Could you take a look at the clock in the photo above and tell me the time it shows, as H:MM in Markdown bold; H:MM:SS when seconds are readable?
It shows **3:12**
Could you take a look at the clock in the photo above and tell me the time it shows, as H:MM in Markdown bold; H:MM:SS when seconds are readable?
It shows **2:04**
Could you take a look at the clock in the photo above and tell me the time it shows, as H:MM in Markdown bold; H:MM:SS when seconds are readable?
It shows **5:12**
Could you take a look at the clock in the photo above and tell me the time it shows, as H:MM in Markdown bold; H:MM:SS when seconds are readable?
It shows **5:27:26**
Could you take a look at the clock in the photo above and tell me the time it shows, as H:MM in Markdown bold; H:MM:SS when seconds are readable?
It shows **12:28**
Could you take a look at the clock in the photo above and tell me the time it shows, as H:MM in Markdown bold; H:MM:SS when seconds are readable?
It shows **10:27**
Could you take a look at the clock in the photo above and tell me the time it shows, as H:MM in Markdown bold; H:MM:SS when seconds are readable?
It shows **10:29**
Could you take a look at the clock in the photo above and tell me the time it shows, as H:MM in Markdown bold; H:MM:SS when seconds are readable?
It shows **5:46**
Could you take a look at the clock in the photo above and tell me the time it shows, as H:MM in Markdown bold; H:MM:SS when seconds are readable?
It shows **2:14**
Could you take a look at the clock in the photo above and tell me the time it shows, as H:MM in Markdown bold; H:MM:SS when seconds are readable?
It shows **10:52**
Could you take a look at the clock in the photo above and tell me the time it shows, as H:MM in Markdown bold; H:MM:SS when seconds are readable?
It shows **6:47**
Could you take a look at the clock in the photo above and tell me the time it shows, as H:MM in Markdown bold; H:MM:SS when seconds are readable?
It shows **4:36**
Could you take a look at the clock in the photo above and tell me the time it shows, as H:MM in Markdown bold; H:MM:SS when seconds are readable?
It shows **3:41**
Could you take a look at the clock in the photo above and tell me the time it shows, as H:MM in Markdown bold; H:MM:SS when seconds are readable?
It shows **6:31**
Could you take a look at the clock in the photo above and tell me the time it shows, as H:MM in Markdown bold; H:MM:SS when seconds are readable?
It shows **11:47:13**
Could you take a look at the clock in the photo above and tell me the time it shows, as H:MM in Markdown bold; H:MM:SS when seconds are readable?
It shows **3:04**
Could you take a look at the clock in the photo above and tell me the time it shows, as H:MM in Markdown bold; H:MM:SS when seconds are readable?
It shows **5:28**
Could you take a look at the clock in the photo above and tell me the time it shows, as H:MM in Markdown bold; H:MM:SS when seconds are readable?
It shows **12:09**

— Task description —
Rewrite all of the records above with "clock" replaced by "watch" and nothing else changed.

— The solution —
Could you take a look at the watch in the photo above and tell me the time it shows, as H:MM in Markdown bold; H:MM:SS when seconds are readable?
It shows **3:12**
Could you take a look at the watch in the photo above and tell me the time it shows, as H:MM in Markdown bold; H:MM:SS when seconds are readable?
It shows **2:04**
Could you take a look at the watch in the photo above and tell me the time it shows, as H:MM in Markdown bold; H:MM:SS when seconds are readable?
It shows **5:12**
Could you take a look at the watch in the photo above and tell me the time it shows, as H:MM in Markdown bold; H:MM:SS when seconds are readable?
It shows **5:27:26**
Could you take a look at the watch in the photo above and tell me the time it shows, as H:MM in Markdown bold; H:MM:SS when seconds are readable?
It shows **12:28**
Could you take a look at the watch in the photo above and tell me the time it shows, as H:MM in Markdown bold; H:MM:SS when seconds are readable?
It shows **10:27**
Could you take a look at the watch in the photo above and tell me the time it shows, as H:MM in Markdown bold; H:MM:SS when seconds are readable?
It shows **10:29**
Could you take a look at the watch in the photo above and tell me the time it shows, as H:MM in Markdown bold; H:MM:SS when seconds are readable?
It shows **5:46**
Could you take a look at the watch in the photo above and tell me the time it shows, as H:MM in Markdown bold; H:MM:SS when seconds are readable?
It shows **2:14**
Could you take a look at the watch in the photo above and tell me the time it shows, as H:MM in Markdown bold; H:MM:SS when seconds are readable?
It shows **10:52**
Could you take a look at the watch in the photo above and tell me the time it shows, as H:MM in Markdown bold; H:MM:SS when seconds are readable?
It shows **6:47**
Could you take a look at the watch in the photo above and tell me the time it shows, as H:MM in Markdown bold; H:MM:SS when seconds are readable?
It shows **4:36**
Could you take a look at the watch in the photo above and tell me the time it shows, as H:MM in Markdown bold; H:MM:SS when seconds are readable?
It shows **3:41**
Could you take a look at the watch in the photo above and tell me the time it shows, as H:MM in Markdown bold; H:MM:SS when seconds are readable?
It shows **6:31**
Could you take a look at the watch in the photo above and tell me the time it shows, as H:MM in Markdown bold; H:MM:SS when seconds are readable?
It shows **11:47:13**
Could you take a look at the watch in the photo above and tell me the time it shows, as H:MM in Markdown bold; H:MM:SS when seconds are readable?
It shows **3:04**
Could you take a look at the watch in the photo above and tell me the time it shows, as H:MM in Markdown bold; H:MM:SS when seconds are readable?
It shows **5:28**
Could you take a look at the watch in the photo above and tell me the time it shows, as H:MM in Markdown bold; H:MM:SS when seconds are readable?
It shows **12:09**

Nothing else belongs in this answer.